#### REQUIRED ACTION:
Can you retype every line of the items below, word for word, from the very first line up to and including the line that contains "Quali sono i canali di segnalazione?"?

[Data entries]
****

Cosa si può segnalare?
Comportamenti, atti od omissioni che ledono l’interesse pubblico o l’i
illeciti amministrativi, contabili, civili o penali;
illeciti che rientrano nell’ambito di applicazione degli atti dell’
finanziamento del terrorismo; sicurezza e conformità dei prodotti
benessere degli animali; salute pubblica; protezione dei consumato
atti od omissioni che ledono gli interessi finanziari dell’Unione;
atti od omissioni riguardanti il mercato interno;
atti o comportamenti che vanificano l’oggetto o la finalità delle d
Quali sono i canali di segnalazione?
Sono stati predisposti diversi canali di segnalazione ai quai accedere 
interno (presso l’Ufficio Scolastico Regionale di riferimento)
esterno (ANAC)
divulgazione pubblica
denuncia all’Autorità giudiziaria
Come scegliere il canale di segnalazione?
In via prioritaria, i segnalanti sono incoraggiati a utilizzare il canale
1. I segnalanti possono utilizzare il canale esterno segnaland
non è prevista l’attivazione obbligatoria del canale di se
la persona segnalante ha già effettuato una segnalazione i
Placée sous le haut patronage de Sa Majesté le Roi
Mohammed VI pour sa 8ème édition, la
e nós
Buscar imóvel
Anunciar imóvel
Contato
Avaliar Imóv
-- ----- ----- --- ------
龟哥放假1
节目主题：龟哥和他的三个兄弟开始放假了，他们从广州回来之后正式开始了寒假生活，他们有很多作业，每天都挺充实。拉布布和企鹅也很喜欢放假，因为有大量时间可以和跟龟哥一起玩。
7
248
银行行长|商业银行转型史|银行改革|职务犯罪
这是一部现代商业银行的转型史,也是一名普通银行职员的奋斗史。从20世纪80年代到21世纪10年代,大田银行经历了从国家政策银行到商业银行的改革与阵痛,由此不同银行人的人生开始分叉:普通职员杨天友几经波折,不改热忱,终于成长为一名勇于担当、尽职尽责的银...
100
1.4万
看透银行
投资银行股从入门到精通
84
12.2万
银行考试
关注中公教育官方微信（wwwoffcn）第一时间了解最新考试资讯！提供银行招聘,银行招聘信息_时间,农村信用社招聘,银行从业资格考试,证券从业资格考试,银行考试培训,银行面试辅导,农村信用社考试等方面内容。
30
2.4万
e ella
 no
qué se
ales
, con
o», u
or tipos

****

#### RESPONSE TO THIS TASK:
Cosa si può segnalare?
Comportamenti, atti od omissioni che ledono l’interesse pubblico o l’i
illeciti amministrativi, contabili, civili o penali;
illeciti che rientrano nell’ambito di applicazione degli atti dell’
finanziamento del terrorismo; sicurezza e conformità dei prodotti
benessere degli animali; salute pubblica; protezione dei consumato
atti od omissioni che ledono gli interessi finanziari dell’Unione;
atti od omissioni riguardanti il mercato interno;
atti o comportamenti che vanificano l’oggetto o la finalità delle d
Quali sono i canali di segnalazione?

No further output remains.